# Reading passage:
———

No matter what.

I should have known better than to have worried that silence from Mandi (crymson_st4r ) was an indication of staleness. I was spot on, however, to be concerned with an assumption of danger (as staleness is, for her spirit). It seems that while I figured she was taking a break, she was actually breaking the record…for adventures after sunset.

Because I have known her and been included for so long, the jumbled paragraphs and single-breath speech in her journaling jumped out at me as though I had been there while it happened. The situation of being with questionable people and putting a part of yourself in their hands was so familiar it was as comforting as an aroma that suddenly reminds you of a good thing you haven’t thought of in forever. I don’t know how to explain so that it doesn’t sound like I’m encouraging you to ride at 60-100 mph with a tipsy driver who flipped their Bronco over into the ditch. But…

I saw her there, consciousness rushing back like invincibility given by God. I felt the gummy bottoms of her tennis shoes on the pavement in the middle of nowhere as she stood with (possibly even without) only a coat on for weathering the season, her face exposed to the winter cold at having made a humungous mistake. Hearing the drunk driver make them swear they wouldn’t go to the hospital and get her into trouble as one of them bled…the incredible agreement to lie to police and tell them a story about how they were crippled. Mandi’s breath white in the air as it burned with her commenting back to everyone, trying to express her side of what was best and what they ought to do.

———

# Recorded information:

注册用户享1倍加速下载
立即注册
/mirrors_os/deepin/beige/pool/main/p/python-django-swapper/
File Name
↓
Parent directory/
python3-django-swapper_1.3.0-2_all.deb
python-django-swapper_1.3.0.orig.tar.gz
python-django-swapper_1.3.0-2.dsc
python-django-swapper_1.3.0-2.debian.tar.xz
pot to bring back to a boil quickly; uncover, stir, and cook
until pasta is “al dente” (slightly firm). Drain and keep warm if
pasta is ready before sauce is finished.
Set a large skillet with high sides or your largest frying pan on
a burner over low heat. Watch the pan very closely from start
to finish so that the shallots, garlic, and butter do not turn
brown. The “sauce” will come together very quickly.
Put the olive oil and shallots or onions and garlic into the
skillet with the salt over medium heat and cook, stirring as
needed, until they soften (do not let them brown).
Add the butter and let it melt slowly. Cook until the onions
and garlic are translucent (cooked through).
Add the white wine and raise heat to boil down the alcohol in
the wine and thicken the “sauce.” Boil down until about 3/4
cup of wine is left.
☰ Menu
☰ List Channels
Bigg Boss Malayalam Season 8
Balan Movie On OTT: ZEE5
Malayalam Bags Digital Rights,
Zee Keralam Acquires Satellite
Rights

———

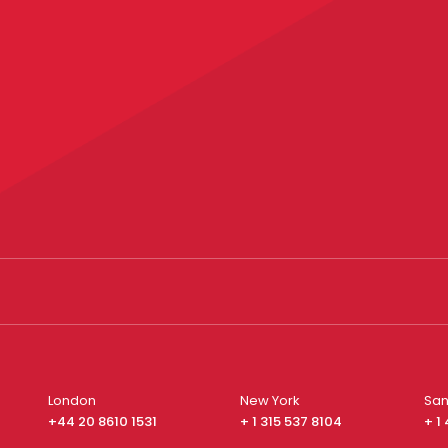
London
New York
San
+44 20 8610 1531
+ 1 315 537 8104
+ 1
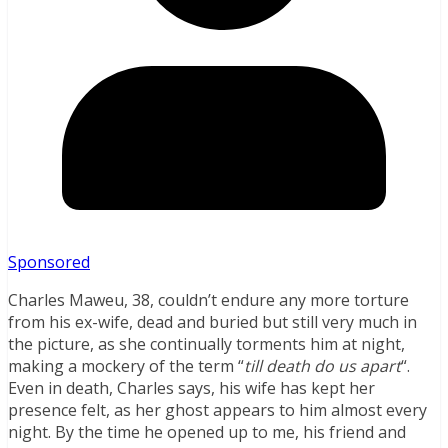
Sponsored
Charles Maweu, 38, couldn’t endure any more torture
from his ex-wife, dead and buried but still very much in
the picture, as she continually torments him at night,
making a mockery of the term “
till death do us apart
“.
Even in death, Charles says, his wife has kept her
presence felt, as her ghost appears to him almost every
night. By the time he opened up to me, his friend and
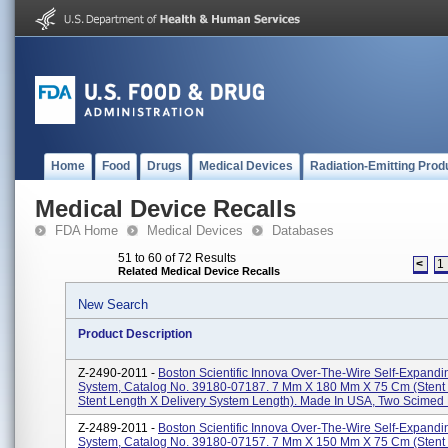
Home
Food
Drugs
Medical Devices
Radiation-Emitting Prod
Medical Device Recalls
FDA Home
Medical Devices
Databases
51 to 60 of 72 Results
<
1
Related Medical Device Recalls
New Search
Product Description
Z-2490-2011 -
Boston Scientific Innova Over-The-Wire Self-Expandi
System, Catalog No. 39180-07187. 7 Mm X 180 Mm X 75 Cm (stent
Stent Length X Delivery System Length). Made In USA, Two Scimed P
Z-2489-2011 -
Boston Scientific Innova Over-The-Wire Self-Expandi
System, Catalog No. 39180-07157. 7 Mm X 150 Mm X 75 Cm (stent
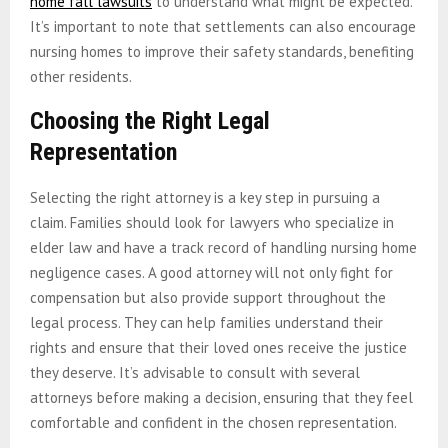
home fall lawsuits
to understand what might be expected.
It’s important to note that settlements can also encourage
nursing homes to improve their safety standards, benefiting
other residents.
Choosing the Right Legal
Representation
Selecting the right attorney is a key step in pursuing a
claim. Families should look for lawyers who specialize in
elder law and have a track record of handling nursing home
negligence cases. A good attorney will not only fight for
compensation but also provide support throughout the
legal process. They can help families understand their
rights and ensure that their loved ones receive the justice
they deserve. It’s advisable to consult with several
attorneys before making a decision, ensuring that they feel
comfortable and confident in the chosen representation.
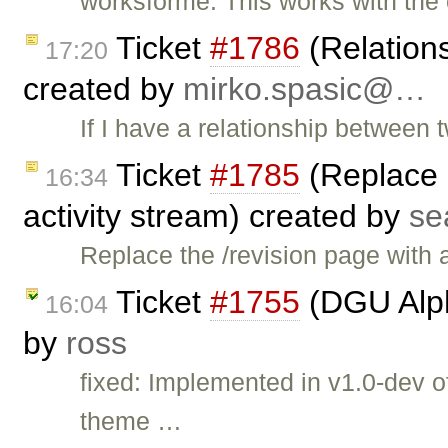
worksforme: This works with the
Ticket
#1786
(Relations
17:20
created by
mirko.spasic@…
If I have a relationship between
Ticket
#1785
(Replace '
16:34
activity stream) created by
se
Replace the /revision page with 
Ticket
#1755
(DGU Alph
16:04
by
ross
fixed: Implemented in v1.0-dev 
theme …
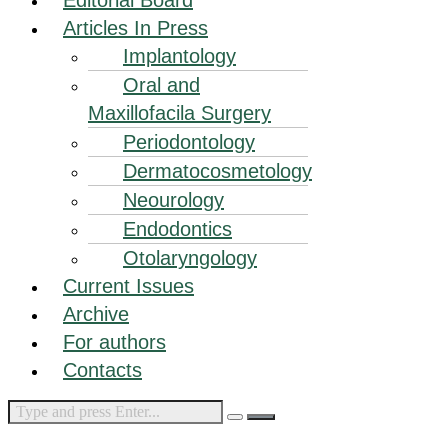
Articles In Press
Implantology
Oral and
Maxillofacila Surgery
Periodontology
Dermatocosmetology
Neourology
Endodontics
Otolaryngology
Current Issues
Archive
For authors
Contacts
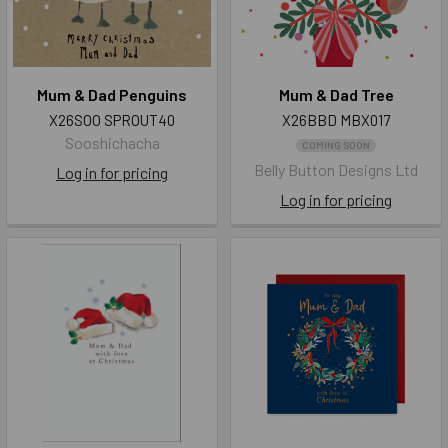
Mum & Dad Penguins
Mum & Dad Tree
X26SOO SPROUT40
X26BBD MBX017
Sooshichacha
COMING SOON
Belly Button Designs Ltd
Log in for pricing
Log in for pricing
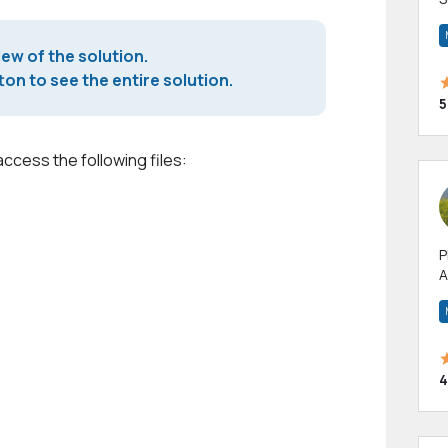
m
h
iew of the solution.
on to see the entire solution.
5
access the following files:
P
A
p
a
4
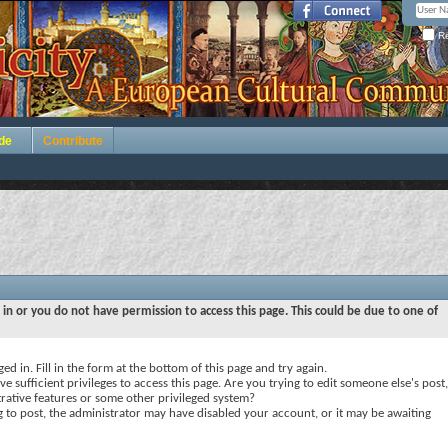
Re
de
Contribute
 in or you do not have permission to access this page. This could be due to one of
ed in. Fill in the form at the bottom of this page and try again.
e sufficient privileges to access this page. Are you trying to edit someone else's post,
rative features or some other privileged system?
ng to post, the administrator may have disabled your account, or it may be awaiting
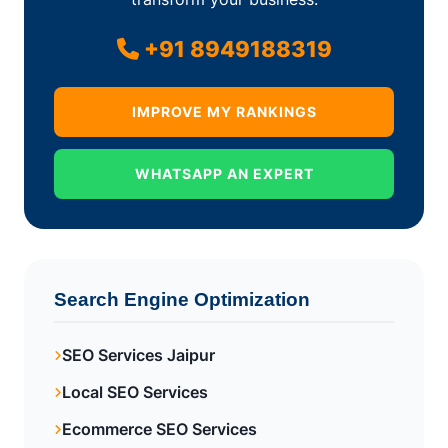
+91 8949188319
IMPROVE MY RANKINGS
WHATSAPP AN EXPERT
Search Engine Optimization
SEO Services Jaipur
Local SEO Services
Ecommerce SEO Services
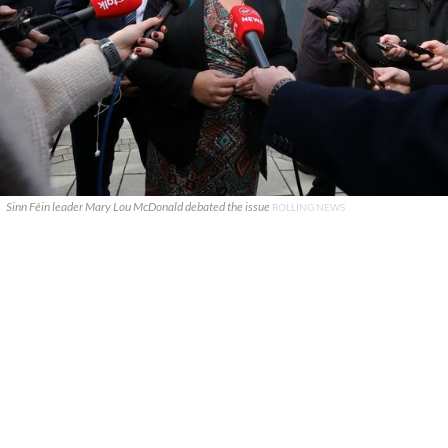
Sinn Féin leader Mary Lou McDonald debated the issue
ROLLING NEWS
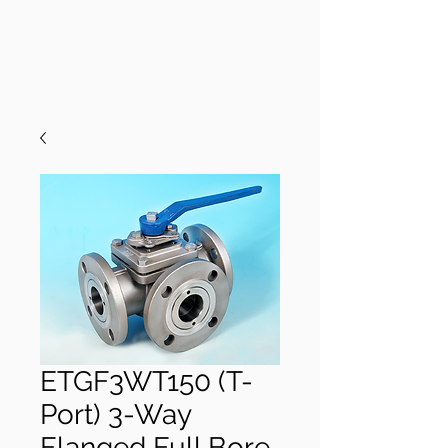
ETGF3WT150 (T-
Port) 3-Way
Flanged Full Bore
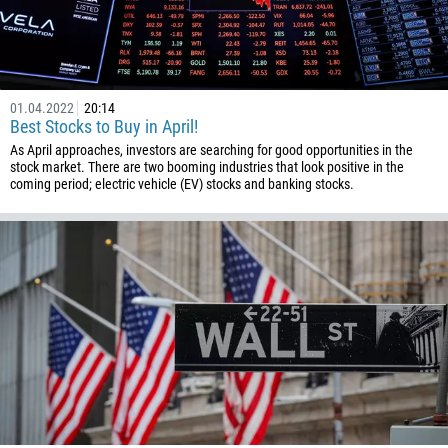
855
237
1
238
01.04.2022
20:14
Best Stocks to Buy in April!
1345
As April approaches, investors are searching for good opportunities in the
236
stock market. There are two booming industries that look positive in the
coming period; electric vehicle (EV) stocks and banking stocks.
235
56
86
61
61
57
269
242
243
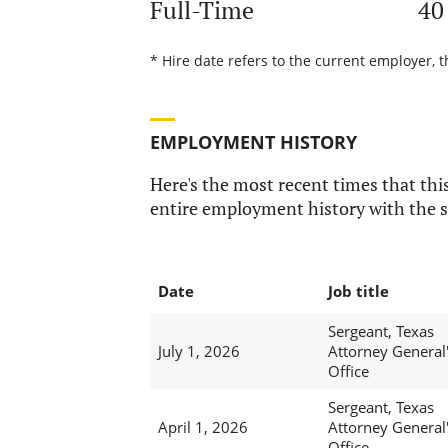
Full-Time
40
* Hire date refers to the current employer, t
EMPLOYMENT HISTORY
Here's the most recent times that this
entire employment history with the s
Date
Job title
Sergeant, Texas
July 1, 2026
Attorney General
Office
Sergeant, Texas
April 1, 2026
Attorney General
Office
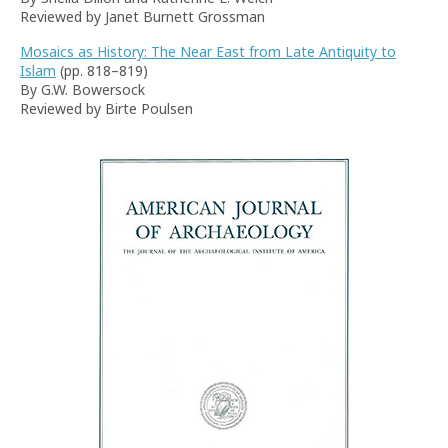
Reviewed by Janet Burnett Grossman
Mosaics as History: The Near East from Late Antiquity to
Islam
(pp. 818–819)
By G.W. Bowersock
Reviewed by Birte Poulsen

———

# Problems to work on:
a – Retype the part of the post about Mandi between "No matter what." and "adventures after sunset.", inclusive.
b – Answer these questions using the post about Mandi:
(i) What name appears in parentheses after Mandi's name?
(ii) What vehicle did the driver flip into the ditch?
(iii) What did the drunk driver make them swear?
c – Decide whether each statement agrees with the post about Mandi:
(i) The writer believed Mandi was taking a break.
(ii) The writer has known Mandi only a short time.
(iii) The events took place in summer.
Work only from the post about Mandi and ignore the data.

# Responses:
a –
No matter what.

I should have known better than to have worried that silence from Mandi (crymson_st4r ) was an indication of staleness. I was spot on, however, to be concerned with an assumption of danger (as staleness is, for her spirit). It seems that while I figured she was taking a break, she was actually breaking the record…for adventures after sunset.

b –
(i) crymson_st4r
(ii) A Bronco.
(iii) That they wouldn't go to the hospital and get her into trouble.

c –
(i) Yes: "while I figured she was taking a break"
(ii) No: "Because I have known her and been included for so long"
(iii) No: "her face exposed to the winter cold"